Personal information
- Native name: Val Mac Catháin (Irish)
- Born: Newry, County Down, Northern Ireland
- Occupation: Teacher
- Height: 5 ft 8 in (173 cm)

Sport
- Sport: Gaelic football
- Position: Midfield

Club
- Years: Club
- Newry Mitchells

Club titles
- Down titles: 2

Inter-county
- Years: County
- Down

Inter-county titles
- Ulster titles: 1
- All-Irelands: 1

= Val Kane =

Irish Gaelic footballer

Val Kane is a former Irish sportsperson who played Gaelic football for Down and soccer for Dundalk.

He is the brother of former Down captain D. J. Kane and father of actress Valene Kane.

==Gaelic football==
As a schoolboy, Kane captained Abbey Christian Brothers' Grammar School to a MacRory Cup title.
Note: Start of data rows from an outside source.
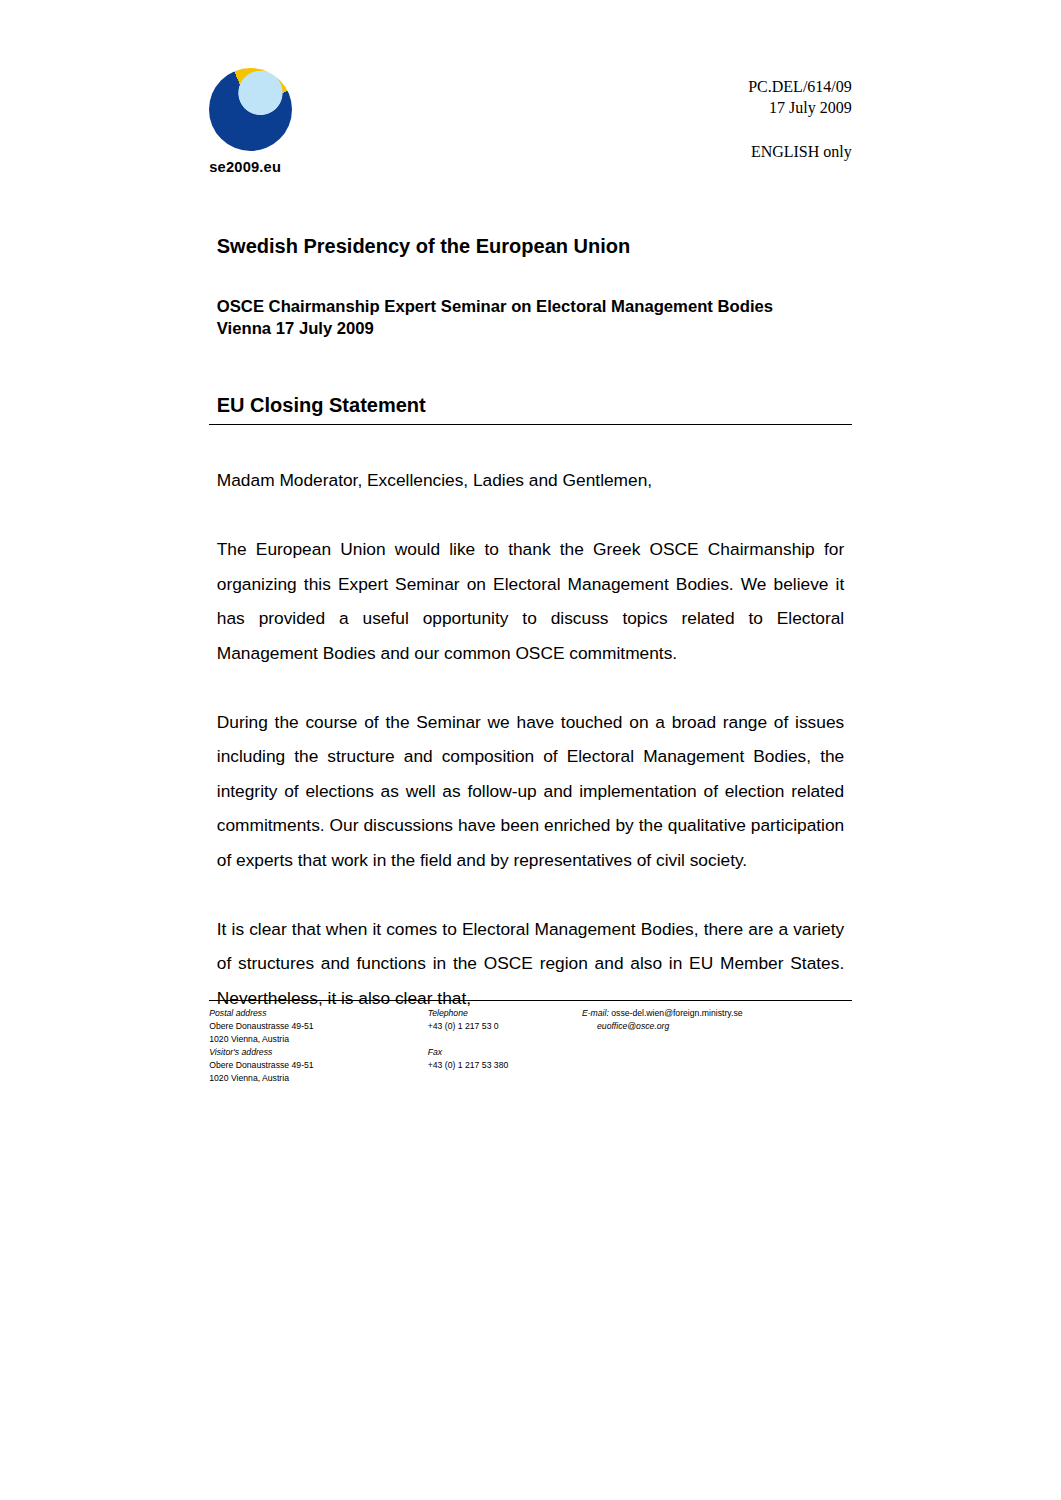se2009.eu
PC.DEL/614/09
17 July 2009
ENGLISH only
Swedish Presidency of the European Union
OSCE Chairmanship Expert Seminar on Electoral Management Bodies Vienna 17 July 2009
EU Closing Statement
Madam Moderator, Excellencies, Ladies and Gentlemen,
The European Union would like to thank the Greek OSCE Chairmanship for organizing this Expert Seminar on Electoral Management Bodies. We believe it has provided a useful opportunity to discuss topics related to Electoral Management Bodies and our common OSCE commitments.
During the course of the Seminar we have touched on a broad range of issues including the structure and composition of Electoral Management Bodies, the integrity of elections as well as follow-up and implementation of election related commitments. Our discussions have been enriched by the qualitative participation of experts that work in the field and by representatives of civil society.
It is clear that when it comes to Electoral Management Bodies, there are a variety of structures and functions in the OSCE region and also in EU Member States. Nevertheless, it is also clear that,
| Postal address | Telephone | E-mail: osse-del.wien@foreign.ministry.se |
| Obere Donaustrasse 49-51 | +43 (0) 1 217 53 0 | euoffice@osce.org |
| 1020 Vienna, Austria | | |
| Visitor's address | Fax | |
| Obere Donaustrasse 49-51 | +43 (0) 1 217 53 380 | |
| 1020 Vienna, Austria | | |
Kane made his debut for the Down senior team in the Wembley Tournament in 1963. He was an unused sub when Down won the 1968 All-Ireland Senior Football Championship.

At club level, he was part of the Newry Mitchell's team which won the Down Senior Championship in 1967 and 1968.

In 1984, he was selected as one of the coaches for the GAA's Centenary School of Coaching. alongside Jim McKeever, Niall Moyna, Brendan Colleran, Mickey Whelan and Pat Spillane.

A schoolteacher by profession, Kane's first managerial victory came leading Abbey CBS to the 1970 Corn na nÓg.

He also served as the secretary of the Ulster Colleges GAA Council for 23 years.

==Soccer==
Kane signed for Dundalk in November 1971 though later returned to playing amateur league football in Newry.